Lorman resident Hystercine Rankin has been named a 1997 National Endowment for the Arts National Heritage Fellow. National Heritage Fellowships are the NEA's most prestigious honor in folk and traditional arts. Rankin, a master quilter and teacher at Mississippi Cultural Crossroads in Port Gibson, was honored for her achievement along with 10 other master artisans and musicians at a White House ceremony on September 23, 1997.
Rankin learned her quilting technique and patterns at age 12 from her grandmother and other women in her community. When she married in her late teens, she and her husband, Ezekiel, raised seven of her siblings left by the death of her mother from cancer; when they grew up and left home she raised seven more of her own children.
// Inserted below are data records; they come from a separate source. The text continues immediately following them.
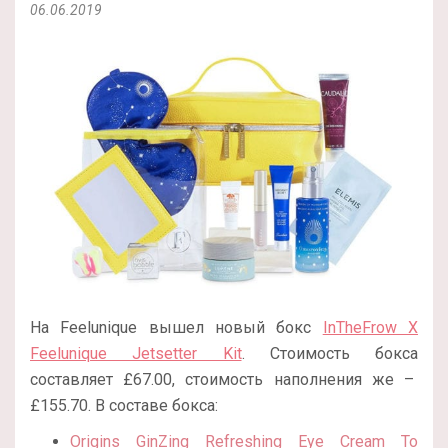
06.06.2019
На Feelunique вышел новый бокс
InTheFrow X
Feelunique Jetsetter Kit
. Стоимость бокса
составляет £67.00, стоимость наполнения же –
£155.70. В составе бокса:
Origins GinZing Refreshing Eye Cream To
As each child left home she gave them one of her handmade quilts to take with them. At first she quilted only for the utilitarian purpose of keeping her family warm, but when she was invited in 1981 to be a resident artist in her local junior high school she began to consider the artistic dimension of her work. Her creatively patterned quilts include her memory quilts that portray her childhood memories of cotton picking, plowing with a mule, going to church in a horse-drawn wagon, and grieving over the murder of her father by a white man who was never convicted.
For the past 15 years, Rankin has been teaching quilting to others. She has exhibited and demonstrated her quilting throughout the South, including a 1992 exhibit at Mississippi Cultural Crossroads entitled Visions and Dreams: A One Woman Show. In 1996 she and her quilts were featured at the Smithsonian's Festival of American Folklife.